|Last Saturday night rescuers tried to get passengers out of the wreckage|
Chief Executive Carrie Lam Cheng Yuet-ngor has canceled the Chinese New Year fireworks that would have been held on Saturday, a week after the accident. It is believed on the seventh day after death that the dead person's spirit returns home for a final farewell with loved ones.
Around 6pm on last Saturday, a full KMB bus traveling from Sha Tin race course to Tai Po suddenly swerved out of control and flipped on its side while making a turn near Tai Po Mei on Tai Po Road.
Some passengers on the bus say the bus driver was frustrated because people complained the bus was 10 minutes late, and so to make up for the time, he drove the bus at a much higher speed that may have caused the crash.
The 30-year-old bus driver Chan Ho-ming has been remanded in custody facing a charge of causing death by dangerous driving.
|Families of the dead observing Buddhist rites at the site|
But there were many warning signs before. Bus driver unions have said before that bus companies are not doing paying drivers better salaries, there are too many part-time drivers, and they don't have enough rest time between shifts.
There are calls for the government to do more the regulate the public transport system -- after all it is the one that makes the rules -- or is it too cozy with the tycoons that run these transport companies and so it has a laissez-faire attitude towards safety?
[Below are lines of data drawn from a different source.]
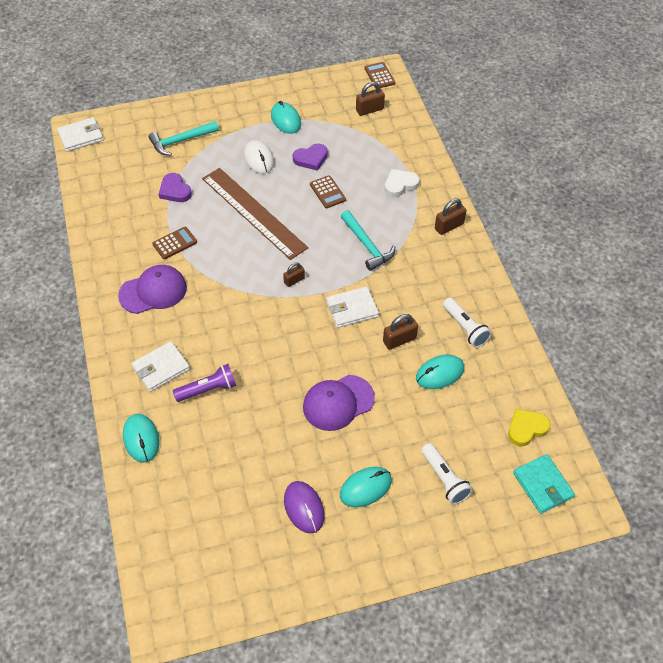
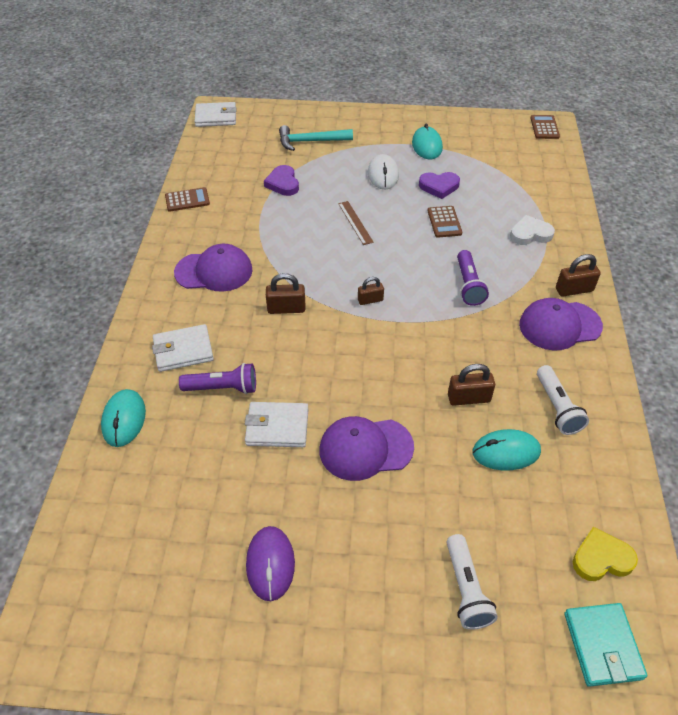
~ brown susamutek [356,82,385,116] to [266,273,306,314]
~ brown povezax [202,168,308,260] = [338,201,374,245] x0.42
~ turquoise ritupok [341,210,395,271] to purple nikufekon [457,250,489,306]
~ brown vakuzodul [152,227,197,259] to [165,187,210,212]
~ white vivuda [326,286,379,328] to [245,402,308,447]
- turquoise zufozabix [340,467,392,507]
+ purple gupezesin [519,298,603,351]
The government has the numbers: over the past 25 years the number of accidents involving public buses has risen dramatically from 1,404 in 1991 to 2,631 in 2016, while accidents involving other types of vehicles have shown a steady decline.
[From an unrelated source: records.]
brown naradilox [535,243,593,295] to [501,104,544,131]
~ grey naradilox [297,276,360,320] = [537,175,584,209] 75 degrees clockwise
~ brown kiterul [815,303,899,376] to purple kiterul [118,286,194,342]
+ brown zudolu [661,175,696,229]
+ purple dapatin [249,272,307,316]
There's also the issue of more vehicles on the road. In 1991 there were 374,952 registered vehicles in Hong Kong, but by 2015, that figure almost doubled to 714,927. Meanwhile, the city's population has grown by almost a million since 1997, more of them in the middle and lower class, most likely to be taking the bus.
|Carrie Lam (centre) visiting the injured in hospital|
Senior officials will go through the gestures of being low-key in the next few days, not trying to show them enjoying themselves for Chinese New Year, and doing the right thing by cancelling the fireworks, but surely more needs to be done to fix the problem.
The issue is that a lot of Hong Kong people are stressed out. They are tired, in some cases hungry or not eating properly, depressed and angry. The pressures on them are becoming harder for them to bear. And yet the government continues to have an even bigger surplus and has no idea what to do with it.
That disconnect is shocking and outrageous.
We need a government that cares about the people, not just today, but tomorrow, five, 10, 15, 20 years down the line too.
The inability to make far-sighted decisions shows this government and effectively Beijing, do not put the priority on Hong Kong people. And that's what the Occupy protests were about in 2014.
The Umbrella Movement was about telling the government that the people were tired of flats being way beyond the reach of young people, about the lack of creating jobs and industries, and of not respecting local culture, instead kowtowing to Beijing.
In the end the calls for change fell on deaf ears and people were jailed and kicked out of the Legislative Council. It just shows the Hong Kong government really has no ideas; it doesn't even want to build bridges with the next generation, as shown by its shutting out of young people from running in the upcoming by-election.
But we digress. We mourn those who have lost their lives in this senseless tragedy and wonder if the authorities will really do something to reduce the number of bus accidents in the city. Our lives depend on it.